Ainsi, la campagne russe n’est pas un simple cadre bucolique chez Pouchkine. C’est un monde chargé de traditions, de tensions et de sens, où le destin individuel se joue à l’aune d’une histoire collective.

Héritage vivant : de la culture russe d’aujourd’hui aux lectures contemporaines

L’empreinte du folklore populaire dans l’œuvre de Pouchkine ne s’est pas estompée avec le temps. Au contraire, elle continue de structurer la culture russe contemporaine, des programmes scolaires aux adaptations cinématographiques, des illustrations d’Ivan Bilibine aux opéras de Rimski-Korsakov. Les contes de Pouchkine sont lus et récités par cœur par des générations d’enfants ; leurs personnages — le poisson d’or, le cygne blanc, le coq d’or — sont devenus des archétypes culturels.

Dans la Russie d’aujourd’hui, les traditions populaires revivent à travers les fêtes du calendrier orthodoxe, les contes transmis en famille, les associations culturelles et les initiatives qui mettent en valeur le patrimoine slave. Pour celles et ceux qui souhaitent s’inscrire dans cette dynamique et échanger autour de la culture russe en France, l’espace d’annonces culturelles russes hexagonales propose un lieu de rencontre entre passionnés, artistes et amateurs de traditions vivantes.

L’œuvre de Pouchkine reste précisément vivante parce qu’elle a su intégrer ces traditions sans les figer. Elle les a fait entrer dans la modernité littéraire tout en préservant leur saveur orale. Lire Pouchkine aujourd’hui, c’est donc aussi lire le peuple russe, ses peurs, ses rêves et sa façon de donner un sens au monde.

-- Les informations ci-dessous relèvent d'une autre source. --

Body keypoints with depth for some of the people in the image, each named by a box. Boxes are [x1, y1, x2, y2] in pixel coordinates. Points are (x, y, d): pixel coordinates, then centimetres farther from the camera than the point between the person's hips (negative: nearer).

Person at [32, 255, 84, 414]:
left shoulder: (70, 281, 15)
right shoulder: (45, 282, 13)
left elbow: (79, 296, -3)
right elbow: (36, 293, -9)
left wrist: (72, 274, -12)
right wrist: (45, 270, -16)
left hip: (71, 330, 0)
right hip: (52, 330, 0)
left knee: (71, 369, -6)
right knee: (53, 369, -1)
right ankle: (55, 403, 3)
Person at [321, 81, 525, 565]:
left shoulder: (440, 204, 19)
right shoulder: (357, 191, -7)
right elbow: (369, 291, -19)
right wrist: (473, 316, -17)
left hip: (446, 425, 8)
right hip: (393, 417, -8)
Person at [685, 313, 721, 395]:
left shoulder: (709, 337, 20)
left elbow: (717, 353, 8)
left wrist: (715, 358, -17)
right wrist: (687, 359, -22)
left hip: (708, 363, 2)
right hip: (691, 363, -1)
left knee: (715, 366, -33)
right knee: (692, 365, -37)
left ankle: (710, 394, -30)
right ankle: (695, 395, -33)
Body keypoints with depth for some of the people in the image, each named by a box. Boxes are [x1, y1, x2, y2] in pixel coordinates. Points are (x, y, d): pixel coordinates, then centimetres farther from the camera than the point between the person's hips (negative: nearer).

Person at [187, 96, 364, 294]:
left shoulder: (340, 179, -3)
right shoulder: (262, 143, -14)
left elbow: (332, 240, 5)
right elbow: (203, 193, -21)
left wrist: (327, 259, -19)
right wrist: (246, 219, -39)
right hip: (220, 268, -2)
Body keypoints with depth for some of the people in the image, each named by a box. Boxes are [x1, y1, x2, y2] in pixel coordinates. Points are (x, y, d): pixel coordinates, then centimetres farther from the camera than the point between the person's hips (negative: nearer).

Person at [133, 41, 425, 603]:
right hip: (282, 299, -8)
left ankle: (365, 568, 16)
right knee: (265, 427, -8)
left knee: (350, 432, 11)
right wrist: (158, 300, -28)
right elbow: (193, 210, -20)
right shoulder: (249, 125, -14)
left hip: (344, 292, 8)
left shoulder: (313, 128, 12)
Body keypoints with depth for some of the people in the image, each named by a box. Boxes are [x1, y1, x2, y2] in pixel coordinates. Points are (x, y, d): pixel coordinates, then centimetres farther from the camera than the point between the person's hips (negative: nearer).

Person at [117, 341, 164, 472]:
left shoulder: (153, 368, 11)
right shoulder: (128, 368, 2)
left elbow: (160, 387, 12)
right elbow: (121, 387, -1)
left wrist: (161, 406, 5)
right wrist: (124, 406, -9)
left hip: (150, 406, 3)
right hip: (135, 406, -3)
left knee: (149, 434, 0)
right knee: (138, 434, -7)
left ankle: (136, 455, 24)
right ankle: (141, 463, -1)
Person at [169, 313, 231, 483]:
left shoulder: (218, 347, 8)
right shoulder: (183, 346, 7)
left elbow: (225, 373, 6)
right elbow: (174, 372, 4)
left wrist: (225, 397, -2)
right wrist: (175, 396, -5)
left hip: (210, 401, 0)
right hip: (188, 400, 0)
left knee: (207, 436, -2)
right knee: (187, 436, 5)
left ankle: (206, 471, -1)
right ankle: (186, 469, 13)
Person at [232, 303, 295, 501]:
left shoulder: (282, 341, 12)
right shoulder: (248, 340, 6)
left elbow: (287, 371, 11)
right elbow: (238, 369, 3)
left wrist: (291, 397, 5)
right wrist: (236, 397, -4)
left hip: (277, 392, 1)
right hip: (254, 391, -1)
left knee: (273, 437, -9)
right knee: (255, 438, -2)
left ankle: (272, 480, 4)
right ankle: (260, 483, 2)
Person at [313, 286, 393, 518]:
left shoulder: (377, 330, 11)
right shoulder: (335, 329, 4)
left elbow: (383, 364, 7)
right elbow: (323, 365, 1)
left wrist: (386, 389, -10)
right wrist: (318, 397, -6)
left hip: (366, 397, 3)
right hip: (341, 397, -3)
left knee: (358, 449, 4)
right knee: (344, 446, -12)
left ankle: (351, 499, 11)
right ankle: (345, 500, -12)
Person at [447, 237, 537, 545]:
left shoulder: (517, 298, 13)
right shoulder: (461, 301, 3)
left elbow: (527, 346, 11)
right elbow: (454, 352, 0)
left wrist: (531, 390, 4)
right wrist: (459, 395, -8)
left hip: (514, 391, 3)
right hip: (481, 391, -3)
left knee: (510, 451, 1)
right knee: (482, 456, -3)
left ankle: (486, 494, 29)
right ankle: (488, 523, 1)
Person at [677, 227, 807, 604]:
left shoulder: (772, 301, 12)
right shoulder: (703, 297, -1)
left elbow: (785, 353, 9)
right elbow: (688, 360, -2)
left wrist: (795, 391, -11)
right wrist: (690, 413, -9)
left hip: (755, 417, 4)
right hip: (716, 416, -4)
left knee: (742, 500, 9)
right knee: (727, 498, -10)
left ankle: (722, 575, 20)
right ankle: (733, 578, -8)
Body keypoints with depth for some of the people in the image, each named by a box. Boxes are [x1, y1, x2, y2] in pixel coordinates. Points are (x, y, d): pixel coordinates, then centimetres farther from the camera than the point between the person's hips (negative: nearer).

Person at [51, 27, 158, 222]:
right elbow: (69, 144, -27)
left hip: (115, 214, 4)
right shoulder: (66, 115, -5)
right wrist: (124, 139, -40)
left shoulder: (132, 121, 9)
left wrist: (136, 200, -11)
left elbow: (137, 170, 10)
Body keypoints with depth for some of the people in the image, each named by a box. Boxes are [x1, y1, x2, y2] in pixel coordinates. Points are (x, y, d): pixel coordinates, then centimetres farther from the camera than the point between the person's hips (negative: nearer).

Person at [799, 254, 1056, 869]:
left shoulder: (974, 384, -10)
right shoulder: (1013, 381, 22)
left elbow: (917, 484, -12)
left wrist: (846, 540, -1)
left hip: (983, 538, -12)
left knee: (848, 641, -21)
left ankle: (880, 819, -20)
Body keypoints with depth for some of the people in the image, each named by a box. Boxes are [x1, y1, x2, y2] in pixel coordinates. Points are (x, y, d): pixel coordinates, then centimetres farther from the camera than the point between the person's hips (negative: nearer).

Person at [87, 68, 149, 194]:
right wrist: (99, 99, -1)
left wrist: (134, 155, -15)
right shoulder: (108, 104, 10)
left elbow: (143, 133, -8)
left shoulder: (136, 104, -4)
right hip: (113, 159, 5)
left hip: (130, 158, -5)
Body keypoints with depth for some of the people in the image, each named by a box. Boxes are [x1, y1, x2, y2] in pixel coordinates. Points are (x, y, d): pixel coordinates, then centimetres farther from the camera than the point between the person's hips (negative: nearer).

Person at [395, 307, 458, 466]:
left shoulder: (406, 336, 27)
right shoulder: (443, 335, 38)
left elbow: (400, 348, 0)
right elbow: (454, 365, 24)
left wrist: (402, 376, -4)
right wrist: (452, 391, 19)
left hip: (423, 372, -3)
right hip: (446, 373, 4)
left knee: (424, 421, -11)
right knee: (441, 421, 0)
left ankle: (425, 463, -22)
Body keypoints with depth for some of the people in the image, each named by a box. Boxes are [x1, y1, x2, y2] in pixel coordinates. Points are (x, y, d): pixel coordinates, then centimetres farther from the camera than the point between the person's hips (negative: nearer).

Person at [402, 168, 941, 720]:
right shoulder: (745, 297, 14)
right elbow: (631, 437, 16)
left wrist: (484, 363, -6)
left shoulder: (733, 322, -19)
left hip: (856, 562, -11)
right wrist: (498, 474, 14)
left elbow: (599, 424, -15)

Pourquoi le folklore fait toujours partie de Pouchkine

Le génie de Pouchkine tient peut-être dans cette capacité rare : être à la fois le poète le plus cultivé de son siècle et le plus proche du peuple. Arina Rodionovna lui a transmis un trésor oral ; son exil à Mikhaïlovskoïe lui a fait mesurer la profondeur de ce trésor ; son art l’a transformé en œuvres universelles. Contes, superstitions, rituels, proverbes et voix paysannes ne sont pas des ornements dans son œuvre : ils en sont la matière première, le souffle et la musique. C’est parce qu’il a su écouter la Russie populaire que Pouchkine continue de parler au monde entier, près de deux siècles après sa mort.